The Fort Worth Independent School District (FWISD) leads most major urban school districts in accountability gains, according to the Texas Education Agency (TEA). In fact, FWISD is touted by TEA as one of two top districts in Texas in year-to-year positive growth.

“Four years ago, we had 24 IR or ‘improvement required’ campuses. On Wednesday, we learned we have 11. We’ve reduced the number of IR campuses by more than half,” said Superintendent Kent Scribner. “What we’re doing is working and we must stay the course.”

Forty-two percent of Fort Worth ISD schools received letter grades of A or B under the new A-F accountability system that will be fully implemented next year. And, 75 percent of FWISD campuses earned a letter grade of A, B or C.

Five struggling campuses that were reconstituted as “leadership academies” — Mitchell Boulevard Elementary, John T. White Elementary, Como Elementary, Logan Elementary and Forest Oak Middle School — were rated Improvement Required at the beginning of the last school year. Two of those schools — Logan and White — faced closure. However, all five leadership academies will be rated “met standard,” many seeing double-digit gains in reading and math.

Fort Worth ISD has seen positive growth among its highest-achieving campuses, as well.

“We have 10 campuses that will have Met Standard at the A level,” Scribner said.

Additionally, FWISD saw an increase of 8 percentage points in students passing grade 3 reading.
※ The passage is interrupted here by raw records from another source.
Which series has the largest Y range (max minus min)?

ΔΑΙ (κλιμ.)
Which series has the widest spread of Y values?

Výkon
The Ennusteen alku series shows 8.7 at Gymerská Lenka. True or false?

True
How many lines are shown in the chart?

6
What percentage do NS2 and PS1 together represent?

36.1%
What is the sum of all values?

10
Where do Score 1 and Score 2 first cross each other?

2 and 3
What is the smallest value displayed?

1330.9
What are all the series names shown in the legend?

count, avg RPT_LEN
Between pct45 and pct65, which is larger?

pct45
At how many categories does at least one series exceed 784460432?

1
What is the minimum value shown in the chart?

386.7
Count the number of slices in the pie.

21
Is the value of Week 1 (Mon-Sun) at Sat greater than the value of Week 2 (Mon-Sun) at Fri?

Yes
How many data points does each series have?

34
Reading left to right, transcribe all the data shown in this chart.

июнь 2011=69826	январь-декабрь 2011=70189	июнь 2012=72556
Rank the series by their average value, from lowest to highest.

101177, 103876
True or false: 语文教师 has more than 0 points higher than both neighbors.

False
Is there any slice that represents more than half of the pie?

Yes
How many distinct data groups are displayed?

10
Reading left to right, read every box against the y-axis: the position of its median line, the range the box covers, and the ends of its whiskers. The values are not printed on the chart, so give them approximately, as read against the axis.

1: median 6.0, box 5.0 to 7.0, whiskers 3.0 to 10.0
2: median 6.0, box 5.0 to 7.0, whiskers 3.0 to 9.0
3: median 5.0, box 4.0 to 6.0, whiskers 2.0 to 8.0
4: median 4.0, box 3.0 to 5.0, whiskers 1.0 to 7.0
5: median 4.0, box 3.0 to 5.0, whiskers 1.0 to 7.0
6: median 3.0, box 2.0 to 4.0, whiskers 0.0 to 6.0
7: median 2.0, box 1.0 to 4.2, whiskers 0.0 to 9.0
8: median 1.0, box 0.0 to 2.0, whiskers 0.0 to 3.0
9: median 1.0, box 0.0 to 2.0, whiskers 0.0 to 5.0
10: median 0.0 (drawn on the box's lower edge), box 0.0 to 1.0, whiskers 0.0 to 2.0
“Having more students passing is the first step in moving all students to reading at grade level,” Scribner said, referencing the district’s goal of 100X25FWTX, an initiative that aspires to have all third-grade students reading at or above grade level by 2025. This is part of the Read Fort Worth collective impact movement, led by Mayor Betsy Price, BNSF Chairman Matt Rose and Scribner.